Five WVU Tech students stop their work for a quick photo in one of the newly finished computer labs.

Employers know WVU Tech graduates for their work ethic, their breadth of knowledge and their ability to get to work on day one. Part of that reputation comes from the fact that Golden Bears spend a lot of time in experiential learning opportunities, undertaking internships and co-ops, volunteering on community service projects and working to put their classroom skills to the test in the real world.

Five WVU Tech students spent their summer doing just that. As the university completed its transition from Montgomery to Beckley, the crew logged countless hours packing delicate electronics, moving equipment from one campus to another and setting up hundreds of computers for faculty and staff.

Mike Webb, IT Manager at WVU Tech, oversaw the students during the project.

"It’s been a lot of hard work. They set up 500 computers during the summer. They set up around 300 faculty and staff systems in addition to 200 systems in nine dedicated computer labs throughout campus,” he said. 

While the students provided hands-on help during the move, the experience was about more than simply moving boxes.

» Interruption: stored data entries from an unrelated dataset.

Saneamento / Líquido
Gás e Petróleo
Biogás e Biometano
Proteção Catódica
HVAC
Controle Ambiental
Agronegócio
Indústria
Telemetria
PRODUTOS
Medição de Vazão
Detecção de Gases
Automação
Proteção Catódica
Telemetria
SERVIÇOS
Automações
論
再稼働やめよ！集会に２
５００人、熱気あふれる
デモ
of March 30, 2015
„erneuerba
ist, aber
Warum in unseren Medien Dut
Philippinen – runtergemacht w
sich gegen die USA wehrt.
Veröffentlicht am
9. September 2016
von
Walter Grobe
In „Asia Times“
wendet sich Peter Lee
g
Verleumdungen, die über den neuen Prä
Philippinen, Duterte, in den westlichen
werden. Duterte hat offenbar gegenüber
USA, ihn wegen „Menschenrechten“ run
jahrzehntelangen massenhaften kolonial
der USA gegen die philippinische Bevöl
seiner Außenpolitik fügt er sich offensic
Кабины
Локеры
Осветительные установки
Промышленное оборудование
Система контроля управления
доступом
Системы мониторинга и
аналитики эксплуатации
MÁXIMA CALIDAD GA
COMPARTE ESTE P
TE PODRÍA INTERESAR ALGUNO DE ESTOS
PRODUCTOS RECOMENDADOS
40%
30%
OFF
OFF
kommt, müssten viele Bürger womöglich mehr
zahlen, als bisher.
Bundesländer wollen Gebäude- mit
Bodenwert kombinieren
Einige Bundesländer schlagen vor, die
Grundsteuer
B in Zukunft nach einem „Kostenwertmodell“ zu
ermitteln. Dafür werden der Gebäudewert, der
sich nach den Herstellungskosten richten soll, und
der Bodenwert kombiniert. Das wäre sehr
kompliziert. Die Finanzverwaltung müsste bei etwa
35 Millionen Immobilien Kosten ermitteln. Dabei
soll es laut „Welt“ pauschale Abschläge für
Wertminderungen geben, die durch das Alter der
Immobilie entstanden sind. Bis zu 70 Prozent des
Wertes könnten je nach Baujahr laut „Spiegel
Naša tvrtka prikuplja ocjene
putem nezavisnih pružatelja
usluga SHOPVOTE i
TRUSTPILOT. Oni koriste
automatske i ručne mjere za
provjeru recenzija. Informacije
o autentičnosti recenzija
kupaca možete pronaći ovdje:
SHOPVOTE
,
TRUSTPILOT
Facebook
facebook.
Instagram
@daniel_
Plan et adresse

"These students were responsible for getting each of these systems up and running. Besides just setting up systems, they've also gained valuable skills in inventory management and learned how to work in a team on a major project,” he said.

Information systems major Adam Cantrell is from Tornado, West Virginia. He’ll be a senior this fall. He thought that working this summer would be a good way to get some real-life project experience before heading into his senior design course.

His contribution to the summer project included working on an inventory management system. Moving hundreds of computers from one building to another is one thing. Keeping track of hundreds of computers and all of the equipment necessary to keep them running and connected is quite another.

"I spent about two weeks developing an inventory software system,” he said. “Right now, the system keeps track of what computers we have on campus and where they're at. We even keep track of where the wall jacks are on each setup so we can trace a problem right down to the wire."

Cantrell wants to get into IT or database administration after college. He said he enjoys being able to design something new that can help people. For him, the project was a chance to work with a “client” on a project that meets those goals.

"It was a good experience, sitting down and working with the department to try to work out what they wanted out of this system. Then we went through a design phase to set the details for making it work. It was a great experience to learn from and to move forward with in my career," he said.

After each of the university departments was moved, the group cleared and packed 25 boxes of old and outdated computer equipment and electronics for recycling.

For Webb, the student crew was invaluable to his team during the transition.

“We could not have made the move to Beckley in such a short period of time without their help. Each of them have played a critical role in setting up the computer systems on the Beckley campus,” he said.

Pictured above (left to right): Philip McKie, a sophomore computer science major from Buckhannon, West Virginia; Benjamin Culkin, a senior computer science student from Roanoke, Virginia; Lucas Darnell, a senior computer science major from Alpoca, West Virginia; Adam Cantrell, a senior information systems student from Tornado, West Virginia; and Jared Miller, a senior computer science major from Charleston, West Virginia.